EXERCISE MATERIALS:

┄┄┄┄┄┄┄┄┄┄

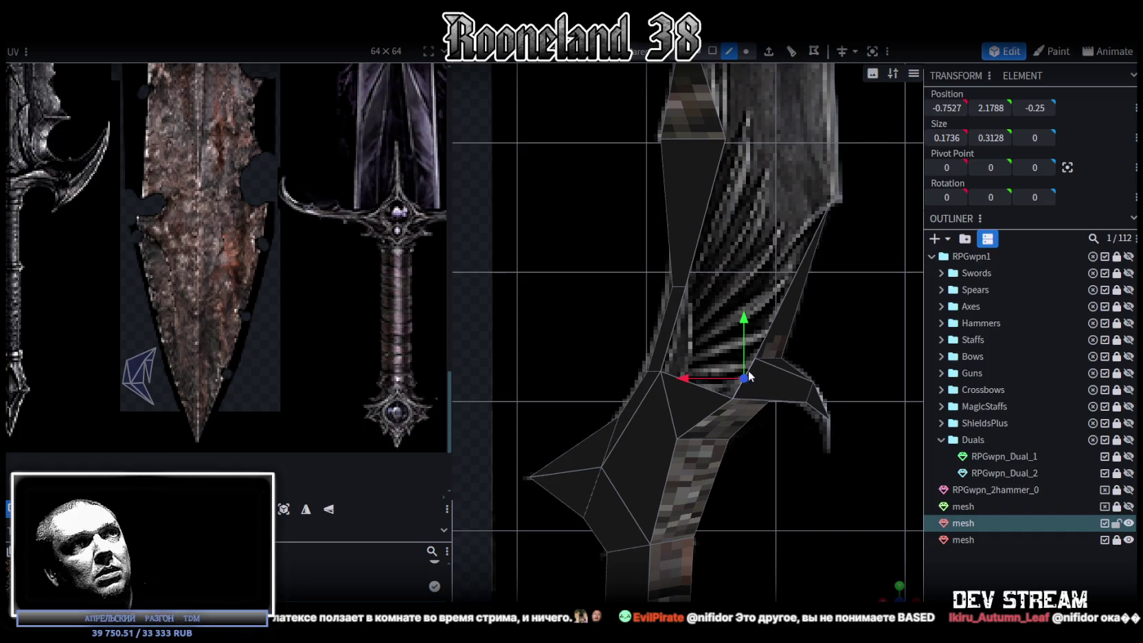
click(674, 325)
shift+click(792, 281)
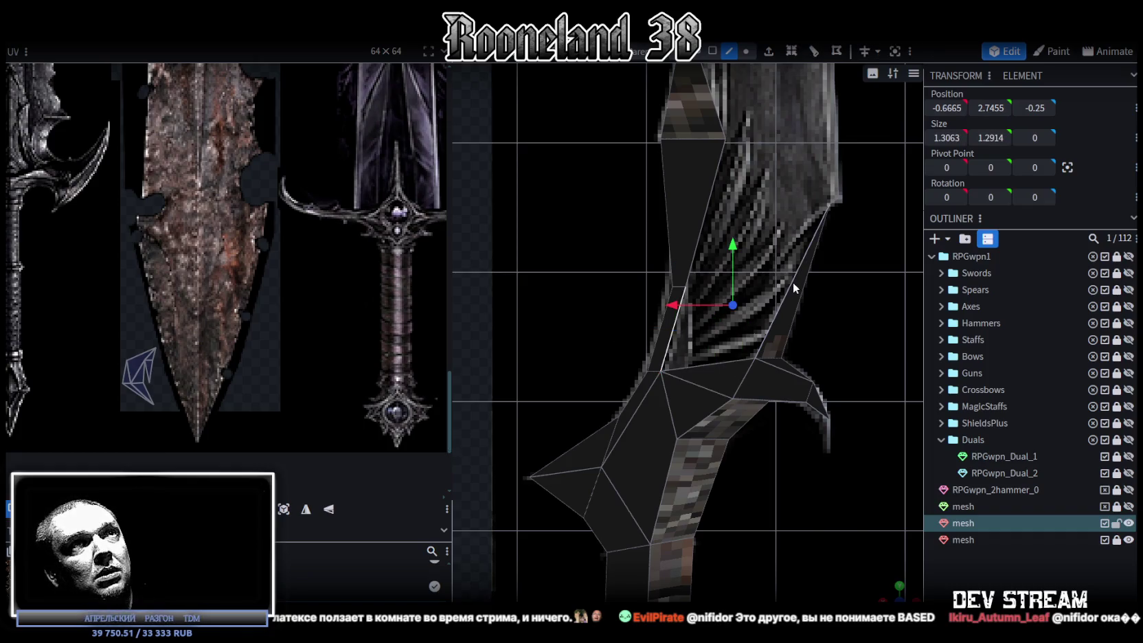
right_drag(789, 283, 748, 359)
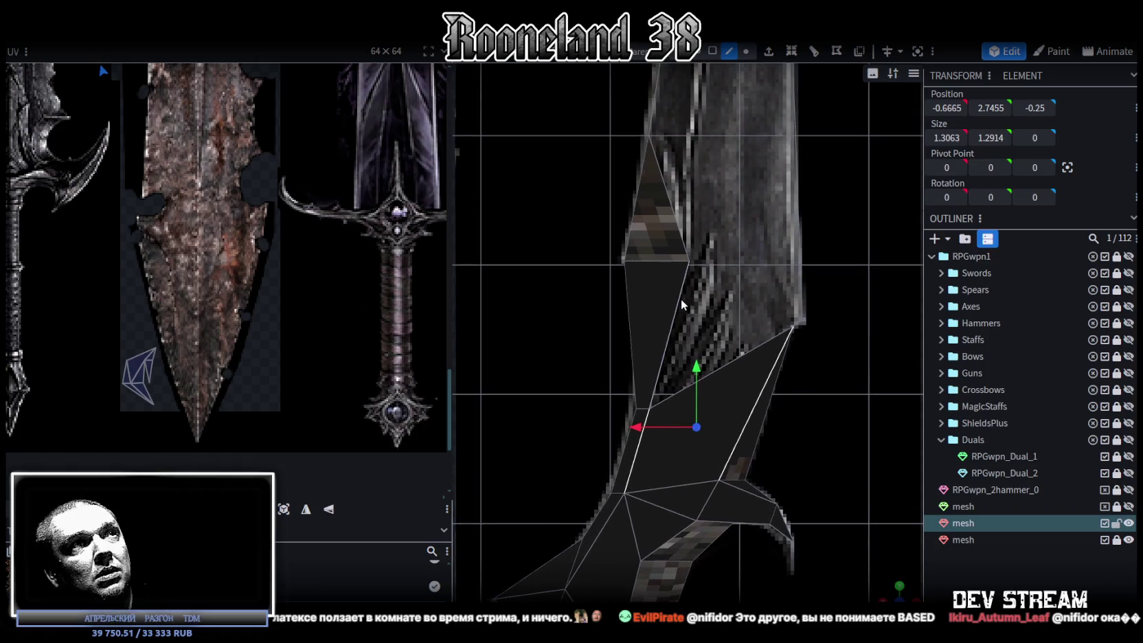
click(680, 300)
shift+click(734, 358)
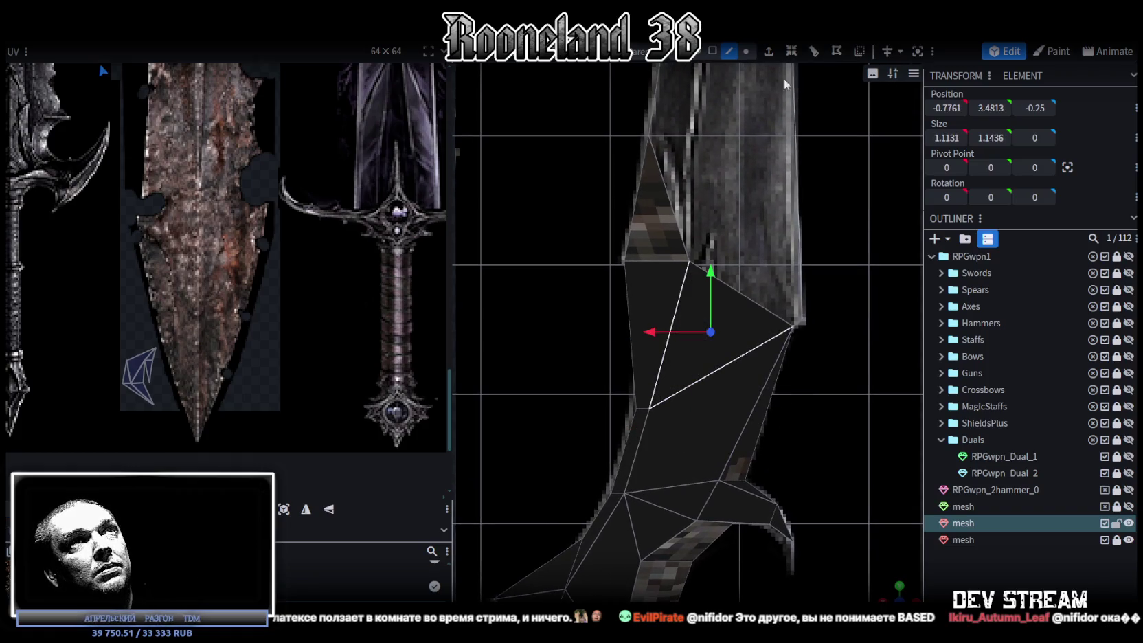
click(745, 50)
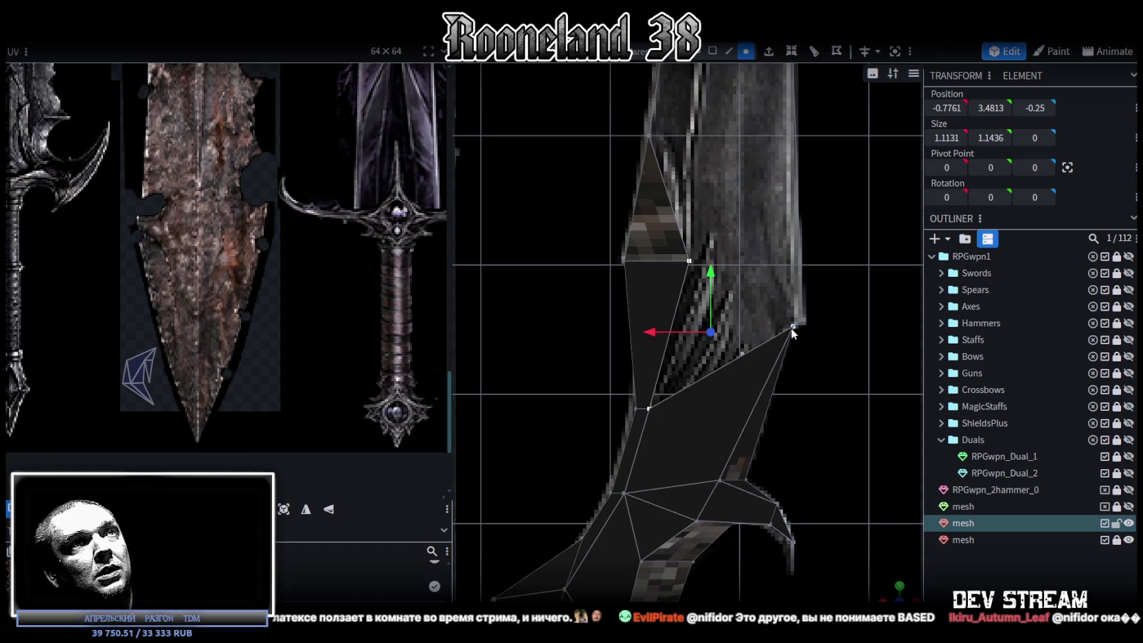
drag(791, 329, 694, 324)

┄┄┄┄┄┄┄┄┄┄

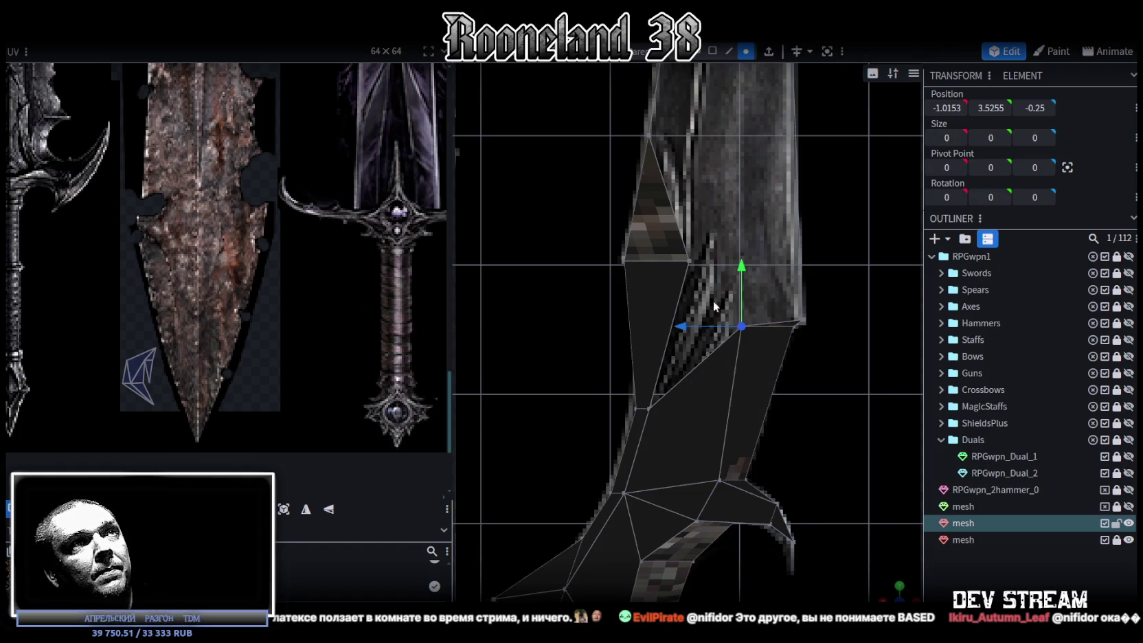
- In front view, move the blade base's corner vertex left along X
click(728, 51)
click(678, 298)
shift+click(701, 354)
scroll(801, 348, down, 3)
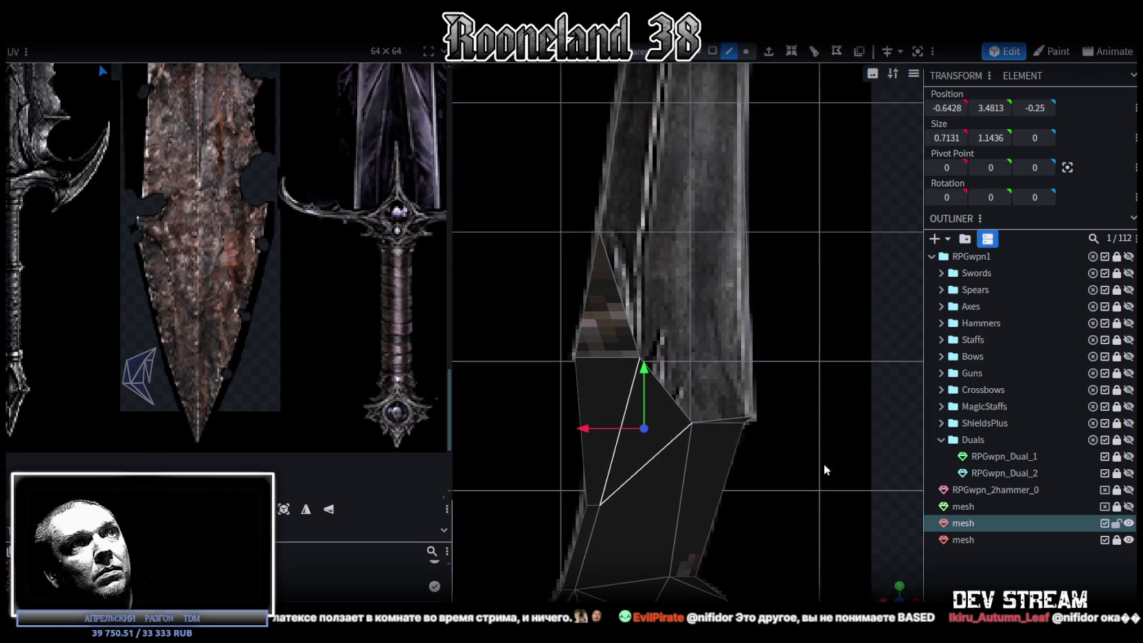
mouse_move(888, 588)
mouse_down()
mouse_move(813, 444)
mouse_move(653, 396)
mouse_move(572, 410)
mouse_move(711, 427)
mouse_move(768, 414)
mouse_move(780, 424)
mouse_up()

┄┄┄┄┄┄┄┄┄┄

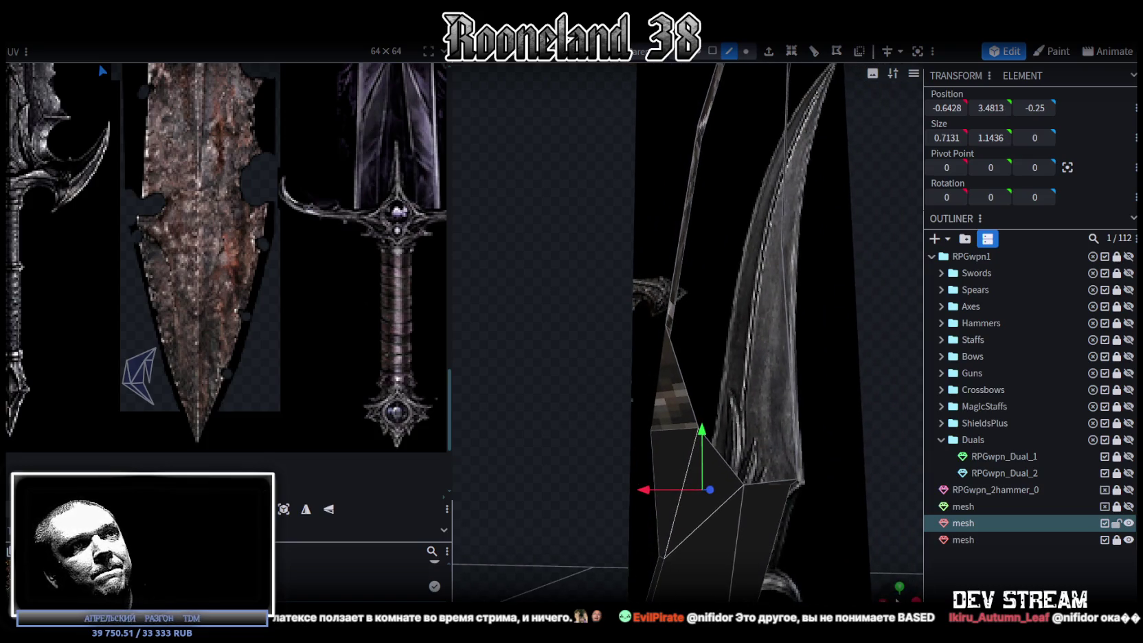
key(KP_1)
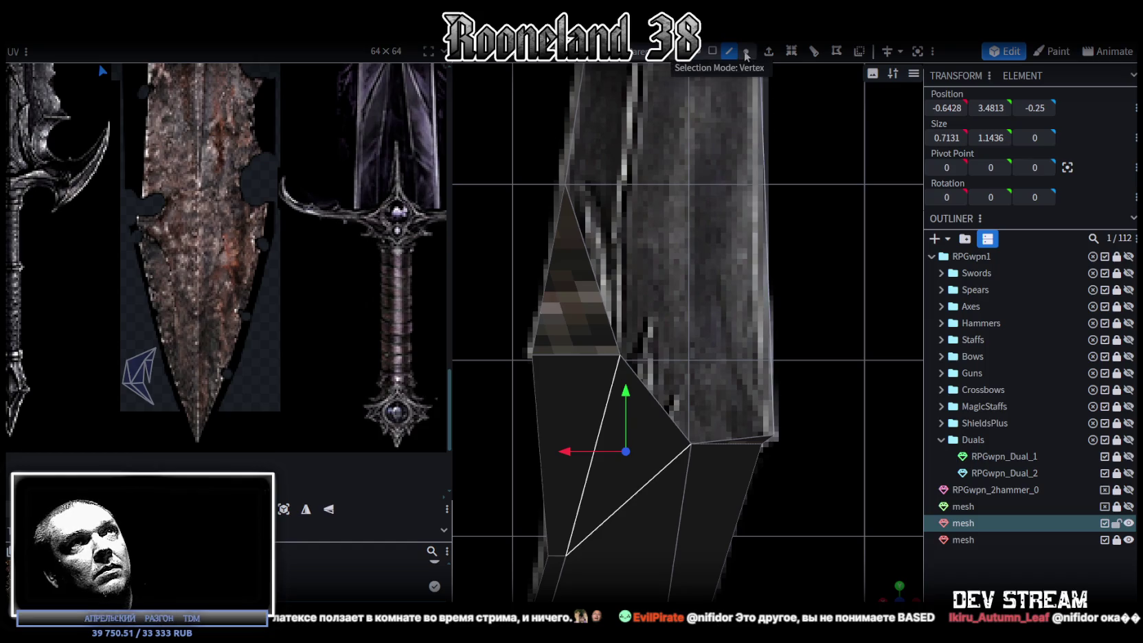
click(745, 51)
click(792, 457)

┄┄┄┄┄┄┄┄┄┄

AIM OF THE EXERCISE: Out of the material above, gather each line where "click" appears.

SOLUTION:
click(674, 325)
shift+click(792, 281)
click(680, 300)
shift+click(734, 358)
click(745, 50)
click(728, 51)
click(678, 298)
shift+click(701, 354)
click(745, 51)
click(792, 457)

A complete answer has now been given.